Gestern das literarische Underground- und Kleinkunstereignis, das unter Ausschluß der Öffentlichkeit, seit 2000 oder 2001, würde ich einmal schätzen, jährlich an einem Freitag oder Samstag Nachmittag, um vier Uhr im Kulturcafe Siebenstern, in der Siebensterngasse, beginnt, wo nur von ein paar kurzen Pausen unterbrochen, an die sechzig Autorinnen und Autoren, die alle aus dem Lesetheater kommen, neun Minuten eigene Texte lesen.

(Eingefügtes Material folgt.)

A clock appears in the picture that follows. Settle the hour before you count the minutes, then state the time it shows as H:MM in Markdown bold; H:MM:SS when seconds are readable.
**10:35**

Das ist immer eine bunte Mischung und intereressant, denn da ich jedes Mal mehr oder weniger lang dort war und mir seit einigen Jahren zu den Texten und den Autoren Anmerkungen mache, habe ich schon einige Talente entdeckt, die ich später in anderen Rahmen wieder getroffen habe.
Susanne Toth vielleicht, die heuer bei dieser Lex Liszt Gala im Literaturhaus gelesen hat. Dagmar Fischer, auch eine ehemalige Lehrerin von der Anna, Christian Katt, der sich für den 2001 verstorbenen Christian Loidl sehr engagierte und vor einigen Jahren ein paar Gedenkveranstaltungen im Literaturhaus machte, GAV- Mitglied ist und schon einige Bücher hat.

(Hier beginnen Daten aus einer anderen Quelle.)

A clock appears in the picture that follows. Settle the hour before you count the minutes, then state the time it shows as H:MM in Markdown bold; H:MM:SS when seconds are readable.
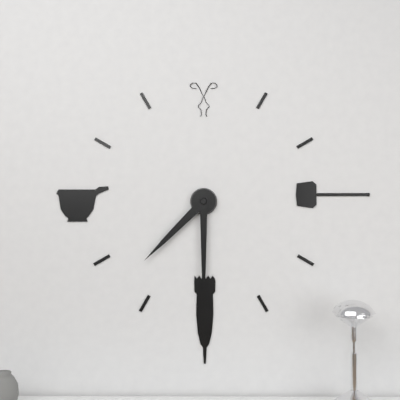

Dann gibt es die stillen poetischen Talente, wie Christoph Vivenz, den ich jährlich bei der Poet Night höre, keine Ahnung, was er sonst noch macht und von seinen eindrucksvollen Texten jedesmal beeindruckt bin.
Und natürlich die Bekannten. Die Arbeitskreis- und Lesefrauen, zum Beispiel, mit denen ich zum Lesetheater gekommen bin. Elfriede Haslehner, Judith Gruber-Rizy, Hilde Langthaler, Hilde Schmölzer, Anita C. Schaub ….
Anitia C. Schaub, die Kärntner Feministin, Psychagogoin und Germanistin, die uns 2002 nach der von Rolf Schwendter organisierten Tag der Freiheit des Wortes angesprochen hat, ob wir nicht eine Frauenuntergruppe des Lesetheaters machen wollen, dann das Buch „FrauenSchreiben“ mit siebzehn Autorinnenportraits, Gerstl, Jelinek, Langthaler, Haslehner, Nebenführ, Mayröcker, Neuwirth, Hammerl, Jancak …, 2004 herausgebracht hat.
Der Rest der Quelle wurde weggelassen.